The last year of my life has been anything but a cakewalk. Illnesses and other life-changing events in the families of many of my best friends, my own mother had a stroke and we nearly lost her, and I left the life I’d grown so accustomed to living/working/playing in NYC. They say that big changes in your life are a catalyst for growth. But instead, I found myself profoundly stuck, for a long while.
Going through these hard things at home made my self-confidence slowly vanish. I didn’t have my normal routine anymore, and not having anything to feel confident about as I formally did (like my successes at work, having a nice apartment to come home to, etc.) affected me in a way I couldn’t have anticipated beforehand. I didn’t feel like I had anything to be proud of, and that can slowly chip away at your self-worth. Eventually, I didn’t even feel like I had a right to an opinion. I couldn’t hold my own in conversations because I didn’t think anyone wanted to hear what I had to say any longer.
In retrospect, it’s a really sad internal place to be in. I was so hard on myself and thought I was so worthless, even if I’d gotten pretty good at hiding it. There wasn’t any room for anyone else to tell me otherwise. Even if they had, it would have fallen on deaf ears. I’ve found that people can try to get you to feel one way or another, but unless you truly feel that way yourself, it will be in vain.
When I left my job months ago, it was always with an intention of taking time off to travel. The aforementioned personal hardships of my friends and family postponed my travel plans, but I finally got my s**t together enough to take the money I’d intended for my career-break travel and put it to good use in Singapore and Thailand, where I traveled solo for a month.
When you’re traveling alone, you find yourself in extremely difficult situations without anyone else there to help you or to talk out a potential solution. You have yourself alone as a resource. This builds your character because once you realize this is the case, and you get through it, your confidence starts to return.
You realize that if you can get through having your wallet stolen in northern Thailand and still figure out how to get yourself halfway around the world via 5 different layovers the very next day, without anyone else’s assistance, you must not be such a useless person. Actually, quite the opposite. If you can figure out how to get back to your hotel without a map and a completely dead phone by yourself, you must be pretty resourceful. The examples go on.
There’s a quote I stole from somewhere on the internet:
I realized my travels [especially my solo travels] always have an aspect about them of “finding myself”. But what I’ve instead realized is that I don’t need to go halfway around the world to find myself. I went halfway around the world to remember who I’ve always been – she just went missing for a while.

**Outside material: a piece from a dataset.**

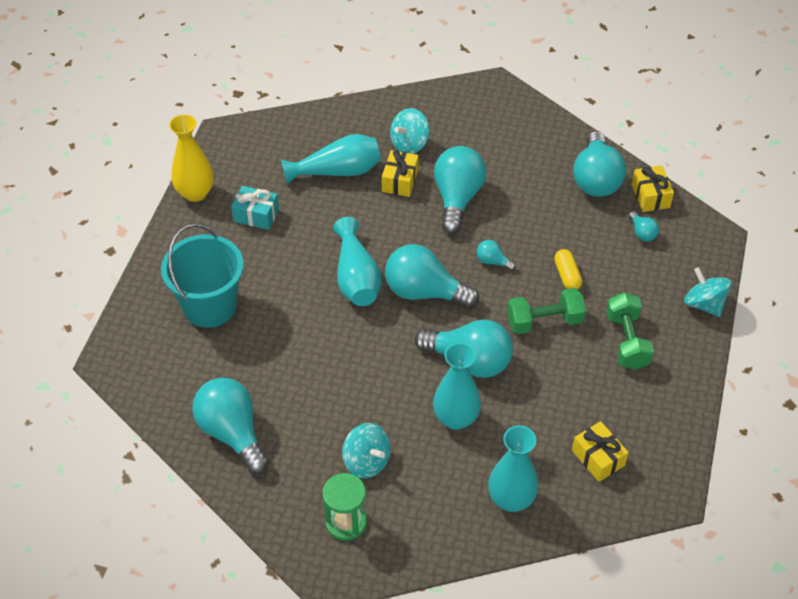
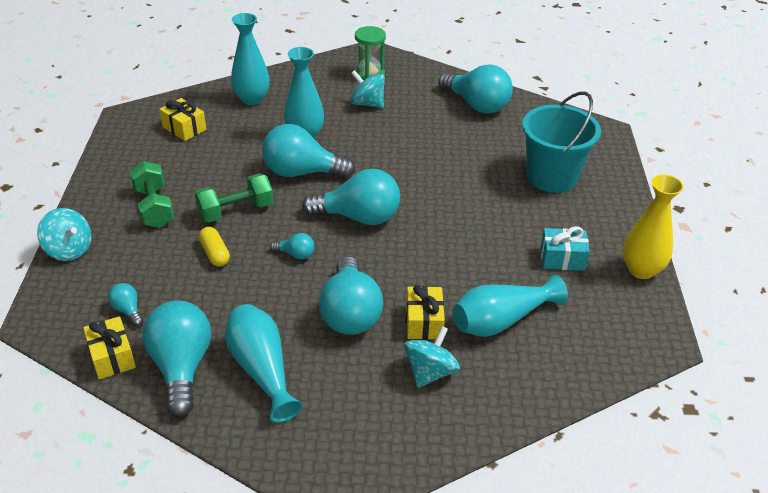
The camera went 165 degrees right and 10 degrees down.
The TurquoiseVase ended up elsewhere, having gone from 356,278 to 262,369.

I recognized again the capable woman that lives under my skin and that has a lot to be proud of. And it’s not the nice apartment, or the successes at work that I realized I should be proud of, either. Because those are the types of cursory accomplishments that will always be fleeting. There will be wins in every aspect of your life, but there will also be losses. I’ve learned that the most balanced and confident people embrace both, and don’t just live for the successes and shy away from their failures. Both are a part of life, and the sooner you realize that the more stable and grounded a person you will be.
Those are also not the things I should be proud of when I’m much older and looking back on my life, either. I won’t think to myself, “Wow I really had a nice apartment”. Instead, I’ll be proud of myself for navigating around the extremely confusing streets of Tokyo without a map. I’ll be proud of myself for not losing my mind sitting in the back of a taxi in Bangkok while the driver yelled at me in Thai because I didn’t want to pay the extremely inflated price that he’d asked for. I’ll be proud of myself for not losing my sanity while waiting in any sort of line to fly Air China (you’ll know what I mean if you’ve also done it).
It’s the small victories that start to add up. You start to believe and trust in yourself again. In your decision-making abilities, in your own intuition. Traveling alone helps you understand how to be comfortable with yourself, and not be defined by other people around you. People need to learn to be comfortable with themselves now more than ever, in a world of constant comparison and FOMO.
Now that I’m back home from my travels, I’m faced with the same melodramas that I was before I left. But I’m noticing that my reactions aren’t the same. I’m trying to embrace the challenges that were still here waiting for me at home as I now go forward into the struggle of trying to completely change my career after working hard for many years to get to the position I walked away from. I second guess myself constantly and whether or not I made the right choice. But at least now I can trust myself enough to know that whatever I’m faced with, whatever the future holds, I can handle it. That makes the future significantly less scary, with the inevitable future successes AND failures that await me.
Because now I know I can hold my own. I have plenty to be proud of. I will be ok no matter what happens. Travel helped me to remember that.